Calmly paddling down the Obabika river.


The Obabika river is a slow meandering river which was a nice change of pace from all the big lake paddling we had the day before. Birds seemed to thrive here as they constantly whizzed overhead from one side to the other. We eventually came to a small decrepit dam which we quickly carried over and continued paddling. We were now looking intently on river right looking for signs of a portage that led to an unnamed lake. Our plan was to camp there so it was important not to miss the turn off, but at the same time it wasn't the typical choice of most people paddling down the Obabika river so we wondered if it was even marked. (in Temagami, expect the unexpected!) Amazingly, we spotted the right surveryor tape by a creek on the branch of an alder, - amongst all the others that we noted that lined the river bank as well! (we couldn't figure what all those other tapes were for?!)


Portaging 20m's around the small decrepit dam, Marylou
waits to put back in the river.


Anyhow, it was supposed to be an easy 380m to the unnamed lake. Like everything "Temagami", (meaning confusing/challenging) we found ourselves definitely portaging more that the 380m's going down what looked like a overgrown cart trail, which totally soaked us to the bones and had the mosquitoes swarming us. Frustrated and spewing out expletives, we turned around and reassessed the situation back at the river.
After looking over the map several times and searching the surroundings, we found another surveyor's tape far upstream of the narrow creek that drained nearby into the river. With no other options, we decided to carry the canoe and gear to the creek and attempted to drag, pull, and occassionally paddle upstream through the tight turns. Surprisingly, we found more tape further ahead which gave us some hope as we continued on now lifting over several beaver dams. Pulling over the final and biggest beaver dam brought us tremendous relief as the long narrow lake lay before us. The euphoric moment combined with the rose-hued cast of the setting sun on the beautiful surrounding was all I needed to forgot the pain.
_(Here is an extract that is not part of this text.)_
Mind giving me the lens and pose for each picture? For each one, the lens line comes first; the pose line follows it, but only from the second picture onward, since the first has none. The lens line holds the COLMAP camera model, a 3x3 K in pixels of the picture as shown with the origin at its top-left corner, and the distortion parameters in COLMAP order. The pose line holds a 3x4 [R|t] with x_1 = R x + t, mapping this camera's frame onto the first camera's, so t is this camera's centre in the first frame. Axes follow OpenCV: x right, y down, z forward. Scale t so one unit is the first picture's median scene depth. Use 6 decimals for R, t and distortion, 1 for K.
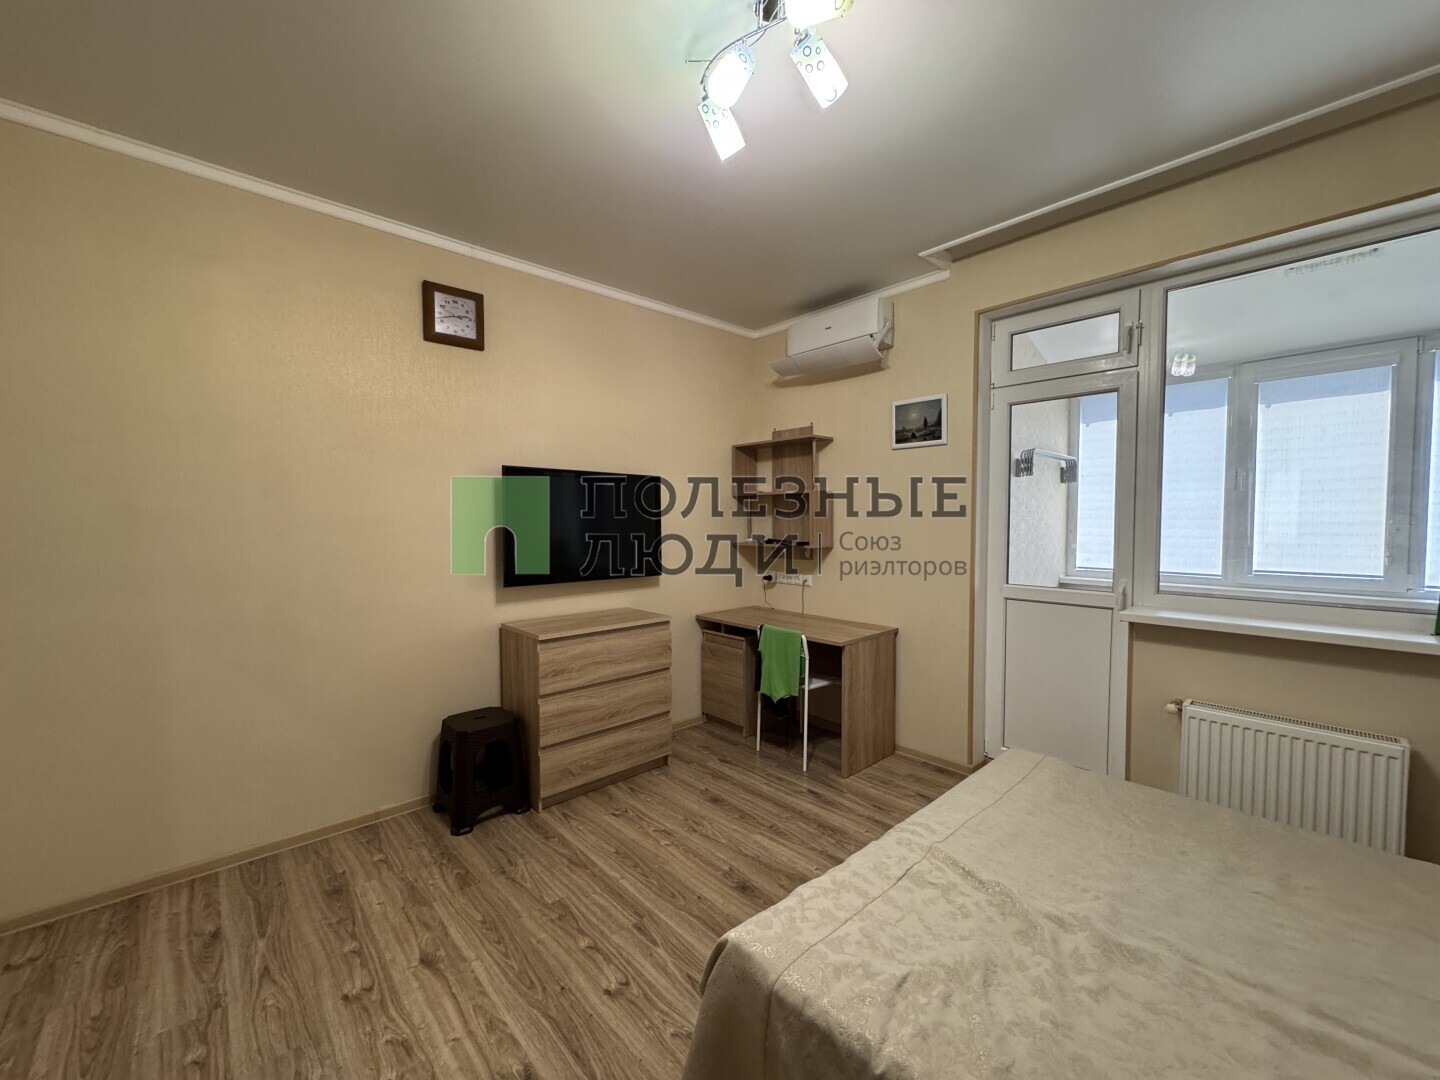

It was worth it.


Marylou pulling branches aside in order to make our way up
the shallow overgrown creek to the unnamed lake.


Needless to say, it was another late night. We soon found the only campsite on the northeast side on a rocky point that was very overgrown. We quickly set up and got supper going in the dark, thankfully well protected in the bug tent. Despite another late day, we were happy to be here by overcoming the challenges and doubts of finding this lake. Nestled comfortably in our down bags with full stomachs, we soon faded into a well deserved sleep.

Next: Day 3 - "Are we there yet?!

3 comments:

Unknown said...

Ahhh, the mosquitoes! You're not contemplating moving to BC yet, are you? Watch out - you'd become a softy like Matt and I in a few years' time! (thanks for your posts. Sounds like another beautiful trip)

Prairie Voyageur said...

I know I'm a bit behind, but I vote in favour of the more detailed "one post per day" trip accounts.

I like your account of side trips up trails of unkown destination and tiny creeks to un-named lakes. I'm a real sucker for obscure side trips through unforgiving terrain into the mysterious unknown, to the occasional annoyance of my traveling company :-)

Unknown said...

Hi PV,

No problem, glad you like that format. Actually, I do as well, but the problem for me is time. With over 2 mths of tripping per year and all the other stories I like to share, it is actually unmanageable. If someone would pay me to do this as a full time job, I would love to do it! lol
Thanks for your continued interest and comments!